__Aim of the task__
Reproduce the records from their beginning through the line containing "Käse Buffalo Ranch Hähnchen Bomben sind", replacing "Kichererbsen" with "Linsen" and leaving every other word unchanged. Omit the pictures from the answer.

━━━━━ Data for the task

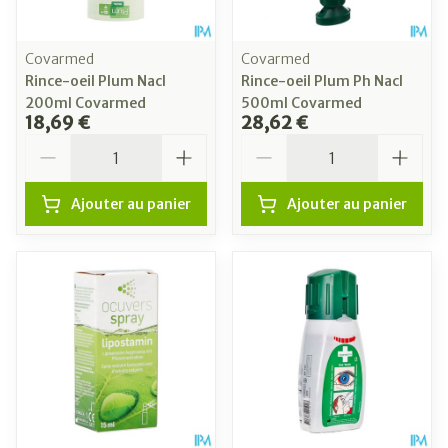
Covarmed
Covarmed
Rince-oeil Plum Nacl
Rince-oeil Plum Ph Nacl
200ml Covarmed
500ml Covarmed
18,69 €
28,62 €
Quantité
Quantité
Ajouter au panier
Ajouter au panier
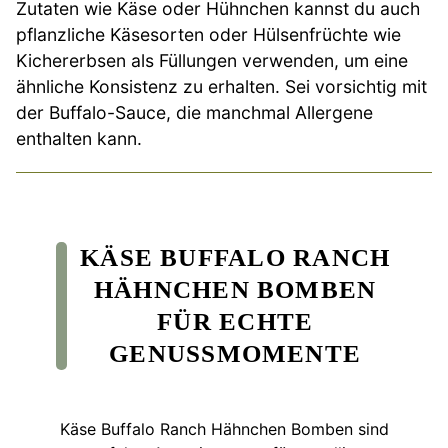
Zutaten wie Käse oder Hühnchen kannst du auch
pflanzliche Käsesorten oder Hülsenfrüchte wie
Kichererbsen als Füllungen verwenden, um eine
ähnliche Konsistenz zu erhalten. Sei vorsichtig mit
der Buffalo-Sauce, die manchmal Allergene
enthalten kann.
KÄSE BUFFALO RANCH
HÄHNCHEN BOMBEN
FÜR ECHTE
GENUSSMOMENTE
Käse Buffalo Ranch Hähnchen Bomben sind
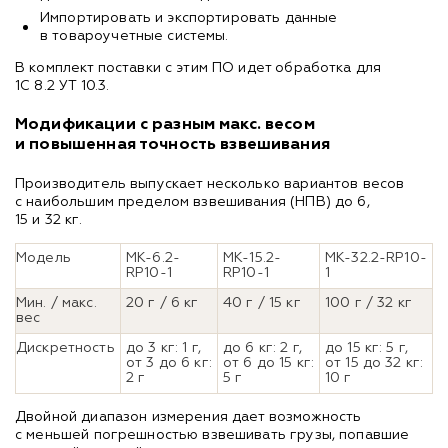
Импортировать и экспортировать данные
в товароучетные системы.
В комплект поставки с этим ПО идет обработка для
1С 8.2 УТ 10.3.
Модификации с разным макс. весом
и повышенная точность взвешивания
Производитель выпускает несколько вариантов весов
с наибольшим пределом взвешивания (НПВ) до 6,
15 и 32 кг.
Модель
MK-6.2-
MK-15.2-
MK-32.2-RP10-
RP10-1
RP10-1
1
Мин. / макс.
20 г / 6 кг
40 г / 15 кг
100 г / 32 кг
вес
Дискретность
до 3 кг: 1 г,
до 6 кг: 2 г,
до 15 кг: 5 г,
от 3 до 6 кг:
от 6 до 15 кг:
от 15 до 32 кг:
2 г
5 г
10 г
Двойной диапазон измерения дает возможность
с меньшей погрешностью взвешивать грузы, попавшие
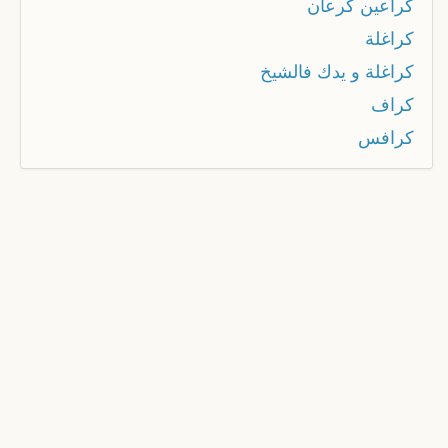
كراعين كرعان
كراغلة
كراغلة و يدك فالشيخ
كراف
كرافس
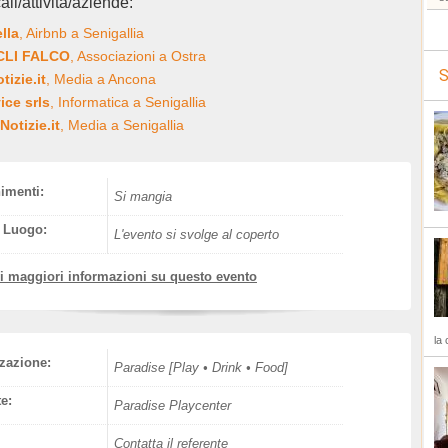
ali/attività/aziende:
ella
, Airbnb a Senigallia
ACLI FALCO
, Associazioni a Ostra
S
izie.it
, Media a Ancona
ice srls
, Informatica a Senigallia
Notizie.it
, Media a Senigallia
nimenti:
Si mangia
l Luogo:
L'evento si svolge al coperto
vi maggiori informazioni su questo evento
la 
zazione:
Paradise [Play • Drink • Food]
e:
Paradise Playcenter
Contatta il referente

━━━━━━━━━━

__Solved exercise__
Covarmed
Covarmed
Rince-oeil Plum Nacl
Rince-oeil Plum Ph Nacl
200ml Covarmed
500ml Covarmed
18,69 €
28,62 €
Quantité
Quantité
Ajouter au panier
Ajouter au panier
Zutaten wie Käse oder Hühnchen kannst du auch
pflanzliche Käsesorten oder Hülsenfrüchte wie
Linsen als Füllungen verwenden, um eine
ähnliche Konsistenz zu erhalten. Sei vorsichtig mit
der Buffalo-Sauce, die manchmal Allergene
enthalten kann.
KÄSE BUFFALO RANCH
HÄHNCHEN BOMBEN
FÜR ECHTE
GENUSSMOMENTE
Käse Buffalo Ranch Hähnchen Bomben sind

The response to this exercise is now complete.